The only background you need to know is that ggplot2 graphics are incredibly customizable. You can display the same data in many ways, you can color your plots however you like, et cetera. Let’s dig into what goes into a custom package.

What does a ggplot2 graphic look like?

R users who load the ggplot2 package will also load some datasets we can use for graphing. We’ll focus on the diamonds dataset, which contains information on 53,940 individual diamonds.

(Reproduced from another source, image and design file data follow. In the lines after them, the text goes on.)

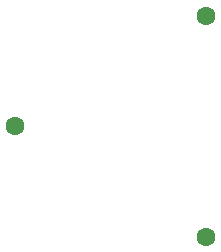
<source format=gbr>
%TF.GenerationSoftware,KiCad,Pcbnew,7.0.10*%
%TF.CreationDate,2024-03-15T11:40:28-04:00*%
%TF.ProjectId,new_base_inner,6e65775f-6261-4736-955f-696e6e65722e,rev?*%
%TF.SameCoordinates,Original*%
%TF.FileFunction,Soldermask,Top*%
%TF.FilePolarity,Negative*%
%FSLAX46Y46*%
G04 Gerber Fmt 4.6, Leading zero omitted, Abs format (unit mm)*
G04 Created by KiCad (PCBNEW 7.0.10) date 2024-03-15 11:40:28*
%MOMM*%
%LPD*%
G01*
G04 APERTURE LIST*
%ADD10C,1.600000*%
G04 APERTURE END LIST*
D10*
%TO.C,J104*%
X39200000Y-50000000D03*
%TD*%
%TO.C,J106*%
X55400000Y-59353000D03*
%TD*%
%TO.C,J105*%
X55400000Y-40647000D03*
%TD*%
M02*

</source>
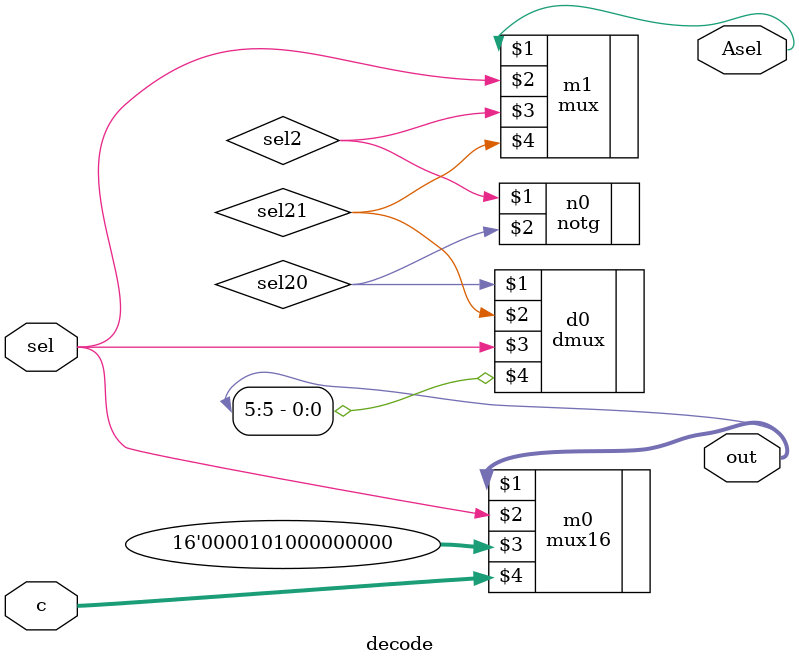
<source format=v>
`timescale 1ns / 1ps


module decode(out,Asel,sel,c);
input [15:0]  c;
input sel;

output [15:0] out;
output Asel;


wire inst5,sel20,sel21,sel2;


mux16 m0(out, sel, 16'b0000101000000000, c);
dmux d0(sel20,sel21,sel,out[5]);
notg n0(sel2,sel20);
mux m1(Asel,sel,sel2,sel21);



endmodule

</source>
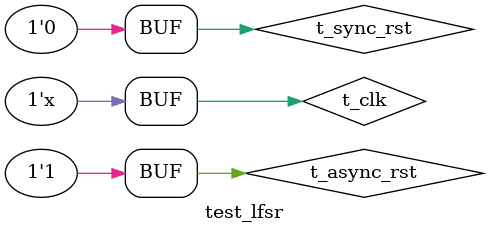
<source format=v>
`timescale  1ns/1ps


module  test_lfsr( );      // ???test_lfsr
  
reg   t_async_rst, t_sync_rst;
reg   t_clk;

wire  [3:0] test_out;       // ??4???

//*** test signal generation ***

//*** async_rst ***
initial
	begin
  		#0      t_async_rst = 1'b1;
		#50     t_async_rst = 1'b0;
		#50     t_async_rst = 1'b1;
   end
   
//*** sync_rst ***
initial
	begin
  		#0      t_sync_rst = 1'b0;
		#201    t_sync_rst = 1'b1;
		#51     t_sync_rst = 1'b0;
   end
   
//*** clk ***
initial
  begin 
    t_clk = 1'b0;
  end
   
always #50 t_clk = ~t_clk;

//*** connect with the circuit to be tested ***
// ???4?LFSR
lfsr   lfsr  (.async_rst(t_async_rst), .sync_rst(t_sync_rst), 
               .clk(t_clk), .cnt_out(test_out));


endmodule
</source>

Here’s what a ggplot graphic can look like without much customization.

ggplot(data = diamonds) +
  geom_point(aes(x = carat, y = price))

We wrote two slim lines of code, but we generated a full graphic in return. In particular,

  • Each point represents the caret (x-axis) and price (y-axis) of a diamond in our dataset. (There are almost 54,000 points in this graph!)
  • Our axes are labeled by default
  • The plot has a grey background by default
  • The gridlines (that is, the lines on the plot background) are white by default
  • Noticeable on this site: The area surrounding our plot (the margin) is white by default

This is my first argument for why ggplot is so cool. We get a lot for very little.

Dressing up a ggplot2 graphic

What if we wanted to spruce this up a bit?

The labs function gives us a very easy interface for labeling our graphics.

ggplot(data = diamonds) +
  geom_point(aes(x = carat, y = price)) + 
  labs(title = 'Title', 
       subtitle = 'This is my subtitle. I want to fit some lines here.', 
       caption = 'caption')

Here, we’ve added three more bits of text outside of our plot:

  • A title, generally displayed above the plot
  • A subtitle, generally displayed below the title
  • A caption, generally displayed below the plot

Being able to spruce up graphics relatively painlessly is a huge win for ggplot2.

Adding more dimensions to our plot

In my mind, ggplot2 really shines when we want to do some more complicated visualizations. Say, for example, we wanted to start with our plots from before, but color the diamonds in the diamond dataset by the cut of the diamond. ggplot2 makes this much easier than say Microsoft Excel:

ggplot(data = diamonds) +
  geom_point(aes(x = carat, y = price, color = cut)) + 
  labs(title = 'Title', 
       subtitle = 'This is my subtitle. I want to fit some lines here.', 
       caption = 'caption')

What happened here? Well,

  • We colored each point by the cut of the diamond
  • We were given a color palette without having to worry about it
  • We were given a legend(!) with no additional work

Bringing it together

Let’s use a few more tricks to dress this plot up just a bit more.

ggplot(data = diamonds) +
  geom_point(aes(x = carat, y = price, color = cut), alpha = .4) + 
  labs(title = 'The Price of Diamonds by Carat and Cut', 
       subtitle = 'In general, worse-cut diamonds are cheaper', 
         caption = 'Data from `diamonds` dataset in ggplot2',
         color = 'Cut', x = 'Carat', y = 'Price') 

The only new argument here is alpha, which lets us make our points more transparent so that we can see through the clusters better.

Closing note: Caution with defaults

I wrote this post because I wanted to spell out in writing why I liked the philosophy of ggplot2. While that is still true, I do not like its defaults. I think the default theme (grey background, white gridlines), the default color palette, and the default labels (small Arial font on Windows; I believe Helvetica on Mac) are stylistically wrong. Wonderfully, these are all easy to fix using ggplot2’s expansive theme function. I’ll describe that more in a later post.